Ficou muito material no gravador? Costuma ser o "drama" das entrevistas...
É dramático e, curiosamente, 30 anos depois é o mesmo drama em estado quimicamente puro. Tenho um defeito, reconheço, que é não saber escrever curto. Não tenho a escola anglo-saxónica. Tenho o defeito dos adjectivos, do intimismo, e nas entrevistas ainda mais. Sei que é uma má escola, mas paciência, é a minha, foi assim que comecei... E depois, tão aliciante como a conversa com o entrevistado, é a parte do texto propriamente dito, quando me sento diante do computador e começo a montar - no sentido nobre do termo, evidentemente - a entrevista, a dar-lhe ritmo e fluidez. Um pouco, talvez, como um realizador de cinema quando monta o filme na moviola. E quando tenho que cortar um parágrafo sofro como se cortasse um dedo... É um drama sempre que faço uma entrevista, porque por mim fazia um jornal inteiro. Mas acaba por não sobrar muito material porque consigo negociar bem o espaço...

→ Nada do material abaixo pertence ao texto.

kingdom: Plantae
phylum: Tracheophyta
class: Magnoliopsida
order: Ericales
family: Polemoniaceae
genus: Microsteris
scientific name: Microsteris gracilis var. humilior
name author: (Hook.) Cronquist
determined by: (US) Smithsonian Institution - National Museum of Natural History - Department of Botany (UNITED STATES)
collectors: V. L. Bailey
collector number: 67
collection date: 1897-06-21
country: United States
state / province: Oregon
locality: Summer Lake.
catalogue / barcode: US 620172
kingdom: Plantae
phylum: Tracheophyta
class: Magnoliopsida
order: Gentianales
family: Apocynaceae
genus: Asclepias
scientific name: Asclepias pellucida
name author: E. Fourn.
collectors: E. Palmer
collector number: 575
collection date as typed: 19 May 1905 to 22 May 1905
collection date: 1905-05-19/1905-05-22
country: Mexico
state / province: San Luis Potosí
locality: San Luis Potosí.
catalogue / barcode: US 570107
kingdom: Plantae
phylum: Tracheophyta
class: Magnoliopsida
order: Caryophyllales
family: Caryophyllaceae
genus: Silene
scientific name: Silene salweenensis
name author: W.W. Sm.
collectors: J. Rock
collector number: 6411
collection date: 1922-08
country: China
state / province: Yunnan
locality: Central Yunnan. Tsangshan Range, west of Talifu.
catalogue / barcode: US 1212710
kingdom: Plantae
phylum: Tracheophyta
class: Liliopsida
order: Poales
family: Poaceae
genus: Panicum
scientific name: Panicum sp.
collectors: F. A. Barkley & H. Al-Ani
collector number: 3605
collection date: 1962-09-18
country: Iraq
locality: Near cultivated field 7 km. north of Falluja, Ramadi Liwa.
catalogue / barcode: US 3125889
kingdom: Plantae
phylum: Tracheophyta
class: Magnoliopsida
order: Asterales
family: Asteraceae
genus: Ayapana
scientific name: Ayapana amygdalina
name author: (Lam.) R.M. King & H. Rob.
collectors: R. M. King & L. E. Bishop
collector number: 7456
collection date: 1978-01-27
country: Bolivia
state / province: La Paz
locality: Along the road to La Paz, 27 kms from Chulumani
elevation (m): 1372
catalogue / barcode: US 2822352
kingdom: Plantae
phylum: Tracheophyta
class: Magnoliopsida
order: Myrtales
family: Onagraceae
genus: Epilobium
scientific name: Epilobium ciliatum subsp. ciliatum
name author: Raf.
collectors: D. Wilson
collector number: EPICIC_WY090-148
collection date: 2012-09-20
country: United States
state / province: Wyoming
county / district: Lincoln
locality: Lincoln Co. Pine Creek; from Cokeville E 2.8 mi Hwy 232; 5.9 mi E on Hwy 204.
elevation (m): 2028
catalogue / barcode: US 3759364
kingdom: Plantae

Mas as entrevistas vão sair no livro exactamente como saíram no PÚBLICO ou recuperou material não utilizado?
Mexi nas dos militares e nas de Manuel Lucena e de Vítor Cunha Rego. Alonguei-as, recuperando coisas que tinham ficado no gravador. Nas outras não mexi porque me tinham parecido já equilibradas como estão e também porque o livro não podia ter 500 páginas. Como foram os militares que fizeram o 25 de Abril, optei por aumentar as entrevistas com eles, em primeiro lugar, e as outras duas porque me pareceu que ficariam melhoradas.
Uma pergunta quase sacramental: tem algum projecto semelhante para os próximos tempos?
Tenho um projecto de um livro com o dr. Mário Soares, no qual estou a começar a trabalhar. Mas ainda não sei se será uma entrevista-"fleuve" ou se adquirirá outra forma. Estou no trabalho de preparação, que é exaustivíssimo e está longe de estar completado.